Josh Sherbin, general counsel and chief compliance officer at TriMas Corp., wants his outside counsel to see issues not just as legal problems, but as business problems that need legal solutions. In other words, Sherbin wants business partners for his legal department.
Sherbin is one of dozens of general counsel across the country who are taking part in a project with GC-led organization AdvanceLaw. The GC Thought Leaders Experiment involves collecting and examining data to help in-house lawyers make more informed decisions about outside counsel, based on client service and satisfaction as well as cost.
In a recent interview, Sherbin said he has been part of an informal steering committee of GCs who work daily with outside counsel on a global basis and who are offering input and guidance on the project. He said the input focuses on “the questions and the premises that are worth looking at, and what hypotheses should be tested as AdvanceLaw gathers data.”
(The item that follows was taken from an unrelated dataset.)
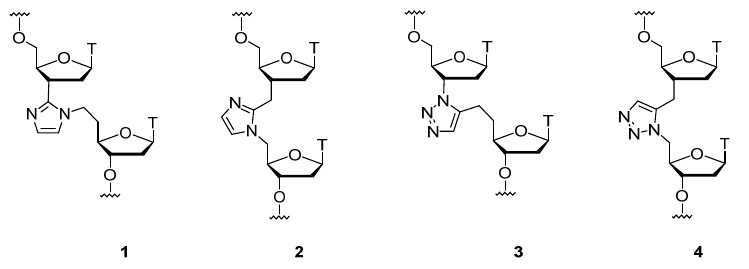
Figure 4. Thymidine dinucleoside analogues with imidazole and triazole modified backbones.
He said he became involved with the group because he wanted to see “how others were looking to really form outside counsel relationships that work, that focus on service, responsiveness, and quality, forming sustainable relationships between inside and outside counsel.”
Sherbin said he has been fortunate at TriMas, a diversified manufacturer of engineered components and applied products based in suburban Detroit, to develop several partner relationships with outside counsel that are strategic in nature. He declined to name his go-to law firms.
He said he prefers “working with firms that take the time and investment to understand your business, and think like business partners.” He believes that both in-house and outside counsel who “think and frame issues that way” end up being most effective in delivering solutions that meet client needs.
Sherbin, who joined TriMas in 2005 as general counsel and corporate secretary, added the title of senior vice president last year. Previously he served seven years as North American corporate counsel for automotive supplier Valeo, two years as senior counsel at job placement firm Kelly Services, and seven years as an associate with the business law firm Butzel Long in Detroit.
At TriMas, Sherbin said, inside and outside counsel must do more with less and deliver pragmatic solutions in a timely manner.
A key component for Sherbin is cost-effectiveness. “Firms we work with do a great job of understanding that we are like every other function of a business — oriented to how you can control costs,” he said. “Not by being unfair or unreasonable, but by controlling them in a way to get the greatest value that ends up being fair for both sides.”
He said his legal team has become better at forming those strategic relationships, but continues to revisit and tweak them. “We look at our last project and the lessons learned, how to be smarter and faster, how to bring greater value to the business on the next project,” he explained.
When it comes to being a business partner, Sherbin expects no less of his in-house counsel.
He said, “At the top of the list is understanding our role is primarily to align with the perspective of the business, to really help those charged with generating revenue by making their job easier. We help clear land mines.”